Task input >>
Content starts

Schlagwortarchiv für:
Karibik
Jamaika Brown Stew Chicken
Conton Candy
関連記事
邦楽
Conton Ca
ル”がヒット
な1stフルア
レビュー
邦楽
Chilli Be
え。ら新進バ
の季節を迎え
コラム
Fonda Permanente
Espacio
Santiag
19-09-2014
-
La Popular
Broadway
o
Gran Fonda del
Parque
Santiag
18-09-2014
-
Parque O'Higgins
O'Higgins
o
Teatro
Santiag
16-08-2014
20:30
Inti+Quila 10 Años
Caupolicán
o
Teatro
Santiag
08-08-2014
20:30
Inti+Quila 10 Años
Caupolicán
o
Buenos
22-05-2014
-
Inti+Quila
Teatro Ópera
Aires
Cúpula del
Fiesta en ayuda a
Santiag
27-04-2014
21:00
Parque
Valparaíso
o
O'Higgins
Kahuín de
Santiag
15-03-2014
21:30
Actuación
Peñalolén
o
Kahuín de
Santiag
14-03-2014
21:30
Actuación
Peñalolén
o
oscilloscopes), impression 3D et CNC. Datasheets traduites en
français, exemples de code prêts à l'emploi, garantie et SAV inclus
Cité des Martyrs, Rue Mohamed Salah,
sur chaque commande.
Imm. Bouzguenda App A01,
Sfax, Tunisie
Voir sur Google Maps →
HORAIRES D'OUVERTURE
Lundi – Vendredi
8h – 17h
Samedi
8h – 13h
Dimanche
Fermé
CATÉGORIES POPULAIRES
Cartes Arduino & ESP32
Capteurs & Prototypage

Content ends
Content starts

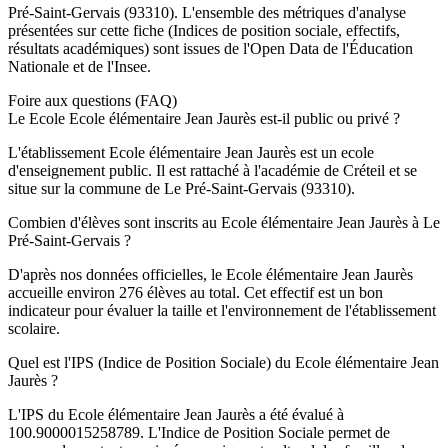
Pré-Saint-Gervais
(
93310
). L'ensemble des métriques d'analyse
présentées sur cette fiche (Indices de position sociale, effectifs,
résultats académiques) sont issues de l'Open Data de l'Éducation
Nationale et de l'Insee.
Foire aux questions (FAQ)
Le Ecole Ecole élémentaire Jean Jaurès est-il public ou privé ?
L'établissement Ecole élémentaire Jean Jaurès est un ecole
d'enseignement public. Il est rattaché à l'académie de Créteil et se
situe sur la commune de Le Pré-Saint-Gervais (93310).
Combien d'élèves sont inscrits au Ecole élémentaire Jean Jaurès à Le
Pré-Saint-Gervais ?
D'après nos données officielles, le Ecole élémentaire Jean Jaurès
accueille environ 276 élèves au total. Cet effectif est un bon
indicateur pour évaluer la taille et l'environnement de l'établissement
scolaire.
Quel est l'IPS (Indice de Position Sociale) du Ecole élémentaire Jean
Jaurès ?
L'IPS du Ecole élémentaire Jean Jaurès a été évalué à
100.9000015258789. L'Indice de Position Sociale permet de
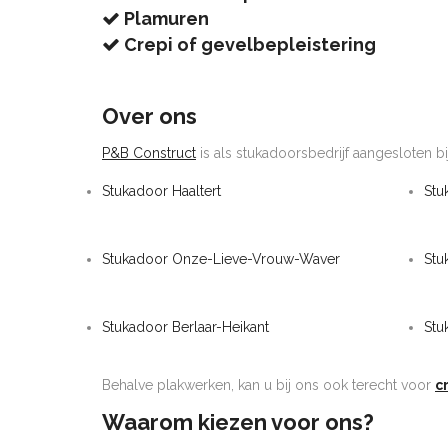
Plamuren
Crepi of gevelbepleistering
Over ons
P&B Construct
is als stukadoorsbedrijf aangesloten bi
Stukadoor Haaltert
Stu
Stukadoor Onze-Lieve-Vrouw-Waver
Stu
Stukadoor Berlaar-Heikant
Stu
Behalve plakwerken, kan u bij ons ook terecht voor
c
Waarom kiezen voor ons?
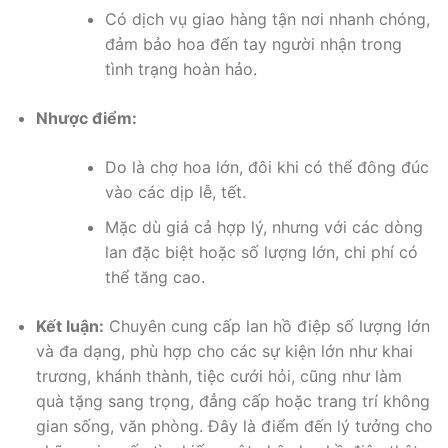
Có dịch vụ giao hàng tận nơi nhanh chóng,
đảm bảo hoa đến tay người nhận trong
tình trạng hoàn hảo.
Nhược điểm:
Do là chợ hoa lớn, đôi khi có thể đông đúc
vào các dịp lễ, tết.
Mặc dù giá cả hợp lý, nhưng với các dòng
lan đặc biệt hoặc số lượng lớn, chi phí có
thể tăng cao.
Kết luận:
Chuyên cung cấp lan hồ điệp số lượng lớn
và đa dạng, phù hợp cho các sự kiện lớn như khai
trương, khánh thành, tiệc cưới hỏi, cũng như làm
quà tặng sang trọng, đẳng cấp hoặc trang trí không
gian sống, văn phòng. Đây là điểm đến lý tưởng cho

Content ends

Exercise >> Check each line of the listing above for the string "établissement" and return those that contain it.

Answer to this exercise >>
L'établissement Ecole élémentaire Jean Jaurès est un ecole
indicateur pour évaluer la taille et l'environnement de l'établissement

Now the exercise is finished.